Asia ex-Japan equity was the most popular type of regional fund within emerging markets over the last year, attracting €9.5bn, according to Morningstar data, and China was the most popular country category, landing €1.5bn into A-shares funds, €479m into Greater China funds and €20m in straight China equity funds.
However, the worst performing regional fund category was Asia Pacific incl Japan, which suffered outflows of €3.5bn over the 12-month period to January.
Portfolio kickers
Neptune India fund manager Kunal Desai says investors tell him they have a core allocation to emerging markets through a global fund and use individual market kickers as a boost to their portfolios.
Desai says India has a lower correlation than some of the “classic” emerging markets, which is helpful for diversification.
“This is because it’s a commodities importer and it’s also very domestically driven. What Trump decides to tweet at 4am in the morning doesn’t have any impact on its growth trajectory,” he says.

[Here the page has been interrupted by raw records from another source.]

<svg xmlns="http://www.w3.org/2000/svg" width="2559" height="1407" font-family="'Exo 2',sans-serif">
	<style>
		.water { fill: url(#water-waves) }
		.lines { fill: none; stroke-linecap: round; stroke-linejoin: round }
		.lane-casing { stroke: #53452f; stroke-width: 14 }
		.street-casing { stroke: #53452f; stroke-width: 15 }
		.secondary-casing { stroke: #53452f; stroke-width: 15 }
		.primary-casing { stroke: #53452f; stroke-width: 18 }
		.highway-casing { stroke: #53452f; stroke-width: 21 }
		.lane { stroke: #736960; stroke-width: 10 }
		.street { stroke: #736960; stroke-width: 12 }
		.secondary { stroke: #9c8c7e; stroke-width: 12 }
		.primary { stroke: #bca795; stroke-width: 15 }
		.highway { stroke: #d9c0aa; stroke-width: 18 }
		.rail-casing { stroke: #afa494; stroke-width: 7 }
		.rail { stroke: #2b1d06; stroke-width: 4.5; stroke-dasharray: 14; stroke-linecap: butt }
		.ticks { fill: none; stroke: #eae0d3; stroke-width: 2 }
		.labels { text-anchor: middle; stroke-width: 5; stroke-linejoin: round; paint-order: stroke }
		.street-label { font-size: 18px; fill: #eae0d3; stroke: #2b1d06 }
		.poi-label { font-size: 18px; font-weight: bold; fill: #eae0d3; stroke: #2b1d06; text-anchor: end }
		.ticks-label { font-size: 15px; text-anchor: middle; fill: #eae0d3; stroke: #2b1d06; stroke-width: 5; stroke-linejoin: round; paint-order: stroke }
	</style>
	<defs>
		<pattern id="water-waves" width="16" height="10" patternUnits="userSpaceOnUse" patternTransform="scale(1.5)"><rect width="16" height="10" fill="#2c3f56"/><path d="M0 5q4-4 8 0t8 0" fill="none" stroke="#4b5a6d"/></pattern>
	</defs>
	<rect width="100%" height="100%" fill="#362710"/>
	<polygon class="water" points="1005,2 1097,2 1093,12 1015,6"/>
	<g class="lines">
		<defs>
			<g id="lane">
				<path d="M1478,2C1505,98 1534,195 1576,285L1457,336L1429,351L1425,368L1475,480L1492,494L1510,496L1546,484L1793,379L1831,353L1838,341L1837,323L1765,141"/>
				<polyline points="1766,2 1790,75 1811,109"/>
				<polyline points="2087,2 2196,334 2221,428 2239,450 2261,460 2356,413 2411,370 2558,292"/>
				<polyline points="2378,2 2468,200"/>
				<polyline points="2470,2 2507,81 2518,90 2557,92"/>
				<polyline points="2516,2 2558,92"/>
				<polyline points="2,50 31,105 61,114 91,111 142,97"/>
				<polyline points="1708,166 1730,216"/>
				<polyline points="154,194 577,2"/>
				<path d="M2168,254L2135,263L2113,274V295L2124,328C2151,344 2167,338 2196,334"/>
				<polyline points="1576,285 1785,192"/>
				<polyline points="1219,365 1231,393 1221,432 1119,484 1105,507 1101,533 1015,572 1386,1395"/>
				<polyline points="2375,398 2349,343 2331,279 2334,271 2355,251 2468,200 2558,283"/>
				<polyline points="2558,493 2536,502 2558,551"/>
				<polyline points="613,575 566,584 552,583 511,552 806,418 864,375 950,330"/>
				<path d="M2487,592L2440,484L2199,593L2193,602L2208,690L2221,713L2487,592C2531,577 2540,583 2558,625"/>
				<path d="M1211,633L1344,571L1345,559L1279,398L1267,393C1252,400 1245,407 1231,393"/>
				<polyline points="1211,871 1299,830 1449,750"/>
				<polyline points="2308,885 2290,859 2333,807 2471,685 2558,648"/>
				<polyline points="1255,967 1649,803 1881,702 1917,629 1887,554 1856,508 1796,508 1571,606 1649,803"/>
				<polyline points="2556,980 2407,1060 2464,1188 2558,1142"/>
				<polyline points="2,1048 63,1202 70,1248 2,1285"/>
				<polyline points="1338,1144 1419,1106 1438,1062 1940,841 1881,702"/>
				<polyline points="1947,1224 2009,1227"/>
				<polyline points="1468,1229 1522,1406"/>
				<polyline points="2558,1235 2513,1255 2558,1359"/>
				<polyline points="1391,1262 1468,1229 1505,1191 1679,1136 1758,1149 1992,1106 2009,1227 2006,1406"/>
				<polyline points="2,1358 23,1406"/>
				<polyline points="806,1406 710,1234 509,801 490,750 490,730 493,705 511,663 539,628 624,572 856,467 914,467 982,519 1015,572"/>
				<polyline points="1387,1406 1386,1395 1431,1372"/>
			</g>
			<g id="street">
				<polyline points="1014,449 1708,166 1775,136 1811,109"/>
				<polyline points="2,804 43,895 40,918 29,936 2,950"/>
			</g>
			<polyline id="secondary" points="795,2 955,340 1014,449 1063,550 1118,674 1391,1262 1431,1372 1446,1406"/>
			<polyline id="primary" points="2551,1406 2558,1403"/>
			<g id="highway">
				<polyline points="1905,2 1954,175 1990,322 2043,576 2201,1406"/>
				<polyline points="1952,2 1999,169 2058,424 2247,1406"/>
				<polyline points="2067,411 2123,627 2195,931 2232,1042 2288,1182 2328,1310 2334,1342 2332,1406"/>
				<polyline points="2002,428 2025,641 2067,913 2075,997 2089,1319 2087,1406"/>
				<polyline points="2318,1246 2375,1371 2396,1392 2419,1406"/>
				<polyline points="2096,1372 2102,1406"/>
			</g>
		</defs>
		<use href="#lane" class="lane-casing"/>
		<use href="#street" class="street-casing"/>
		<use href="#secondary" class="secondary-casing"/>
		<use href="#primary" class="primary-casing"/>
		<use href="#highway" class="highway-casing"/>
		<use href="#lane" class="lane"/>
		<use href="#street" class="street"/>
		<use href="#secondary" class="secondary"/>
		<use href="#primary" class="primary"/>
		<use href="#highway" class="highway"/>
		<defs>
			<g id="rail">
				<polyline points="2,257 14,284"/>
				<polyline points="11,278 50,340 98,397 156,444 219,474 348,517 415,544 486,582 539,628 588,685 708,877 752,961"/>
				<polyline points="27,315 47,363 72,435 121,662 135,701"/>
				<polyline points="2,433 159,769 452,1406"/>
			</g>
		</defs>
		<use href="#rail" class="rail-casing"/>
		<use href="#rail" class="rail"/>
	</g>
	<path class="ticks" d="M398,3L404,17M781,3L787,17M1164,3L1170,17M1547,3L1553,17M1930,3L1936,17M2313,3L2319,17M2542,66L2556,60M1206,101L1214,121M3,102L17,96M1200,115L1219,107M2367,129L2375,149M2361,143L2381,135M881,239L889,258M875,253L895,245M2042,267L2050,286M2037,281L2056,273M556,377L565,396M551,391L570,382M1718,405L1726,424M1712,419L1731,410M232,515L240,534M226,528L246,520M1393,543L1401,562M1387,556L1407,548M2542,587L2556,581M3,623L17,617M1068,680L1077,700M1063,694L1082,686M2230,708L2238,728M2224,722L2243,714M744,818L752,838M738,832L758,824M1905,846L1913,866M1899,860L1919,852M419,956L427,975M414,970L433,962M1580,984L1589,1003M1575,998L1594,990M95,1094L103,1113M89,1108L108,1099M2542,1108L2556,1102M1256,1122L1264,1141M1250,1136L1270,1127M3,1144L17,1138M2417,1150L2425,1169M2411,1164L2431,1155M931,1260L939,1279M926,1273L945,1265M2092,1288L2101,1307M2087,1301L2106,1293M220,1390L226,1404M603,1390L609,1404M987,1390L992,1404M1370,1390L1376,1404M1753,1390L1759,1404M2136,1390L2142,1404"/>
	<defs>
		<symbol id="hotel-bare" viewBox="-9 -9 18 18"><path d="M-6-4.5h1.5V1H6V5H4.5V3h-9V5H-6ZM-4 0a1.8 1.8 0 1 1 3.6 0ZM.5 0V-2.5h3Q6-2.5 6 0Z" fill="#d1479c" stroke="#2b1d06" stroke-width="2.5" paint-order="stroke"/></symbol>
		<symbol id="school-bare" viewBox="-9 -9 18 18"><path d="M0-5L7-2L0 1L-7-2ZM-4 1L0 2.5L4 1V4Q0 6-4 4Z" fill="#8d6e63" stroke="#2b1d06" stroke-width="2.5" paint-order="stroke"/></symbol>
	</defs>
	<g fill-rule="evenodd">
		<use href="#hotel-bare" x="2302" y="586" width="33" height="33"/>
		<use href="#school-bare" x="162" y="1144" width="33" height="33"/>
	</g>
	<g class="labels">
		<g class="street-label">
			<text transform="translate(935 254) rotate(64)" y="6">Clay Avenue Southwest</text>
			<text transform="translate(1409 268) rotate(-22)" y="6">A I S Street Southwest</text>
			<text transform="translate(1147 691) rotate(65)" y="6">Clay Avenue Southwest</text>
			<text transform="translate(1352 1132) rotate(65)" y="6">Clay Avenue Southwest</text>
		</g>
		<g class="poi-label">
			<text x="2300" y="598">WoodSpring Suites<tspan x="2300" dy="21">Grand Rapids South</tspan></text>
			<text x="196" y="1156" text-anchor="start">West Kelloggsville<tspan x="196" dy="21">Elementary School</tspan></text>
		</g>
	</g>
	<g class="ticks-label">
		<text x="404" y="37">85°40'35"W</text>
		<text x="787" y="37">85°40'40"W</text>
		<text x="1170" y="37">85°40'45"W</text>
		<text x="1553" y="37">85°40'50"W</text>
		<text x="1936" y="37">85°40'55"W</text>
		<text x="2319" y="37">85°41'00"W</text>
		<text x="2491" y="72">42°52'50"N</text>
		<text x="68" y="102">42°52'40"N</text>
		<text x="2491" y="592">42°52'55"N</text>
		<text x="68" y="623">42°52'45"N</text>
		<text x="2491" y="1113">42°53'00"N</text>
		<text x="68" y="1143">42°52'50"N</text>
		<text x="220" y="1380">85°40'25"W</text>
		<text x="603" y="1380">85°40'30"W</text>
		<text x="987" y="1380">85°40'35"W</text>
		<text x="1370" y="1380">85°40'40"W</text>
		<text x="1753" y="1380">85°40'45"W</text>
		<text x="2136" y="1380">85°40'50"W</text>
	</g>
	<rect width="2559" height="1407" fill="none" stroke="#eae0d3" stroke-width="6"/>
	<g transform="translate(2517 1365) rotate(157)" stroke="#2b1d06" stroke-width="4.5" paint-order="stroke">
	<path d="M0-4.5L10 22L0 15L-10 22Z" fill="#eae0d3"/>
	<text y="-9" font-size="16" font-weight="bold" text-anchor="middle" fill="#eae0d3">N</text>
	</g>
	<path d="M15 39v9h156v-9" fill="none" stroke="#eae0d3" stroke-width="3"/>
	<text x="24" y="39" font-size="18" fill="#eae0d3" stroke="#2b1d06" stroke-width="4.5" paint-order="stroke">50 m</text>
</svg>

India has been one of the few regional funds that have attracted Chelsea Financial Services clients’ interests over the last three to four years, according to managing director Darius McDermott, with Goldman Sachs India and Jupiter India particular favourites.
India was the second most popular country after China over the last year, attracting €1.8bn, according to Morningstar.
Chatfeild-Roberts notes the recently added Invesco Perpetual Asian fund holds relatively less in India than the Stewart Investors Asia Pacific Leaders fund, with 7.9% in the former and 31.3% in the latter.
Return to favour
“Emerging markets have been very unloved, particularly regional funds and they are starting to gain more interest,” McDermott says.
McDermott says whether they choose regional or global emerging market funds in the Chelsea Managed Funds range varies depending on the risk profile.
“We’ve got a small allocation in our Cautious portfolio to the Henderson Global Emerging Markets fund. Because we know the manager is not a heavily momentum, growth-driven fund, it’s always going to take care on valuations.
“In our Aggressive Growth fund, which is our global fund, we don’t mind having direct exposure to Latin America or China or wherever is appropriate.”
The Aggressive Growth fund has 16.2% in Asia ex-Japan and a further 5.7% in the remaining emerging markets.
Hollands says Tilney is currently “relatively positive” on emerging markets as a whole, particularly on valuation grounds.
“However, there are clearly risks to a constructive scenario with some of the recent data coming out of China disappointing and, of course, the prospect of a trade war with the US, which could hurt emerging markets,” Hollands says.
Chatfeild-Roberts describes his view on emerging markets more cautiously as “neutral to negative”, but says he is not particularly positive on any asset class at the moment.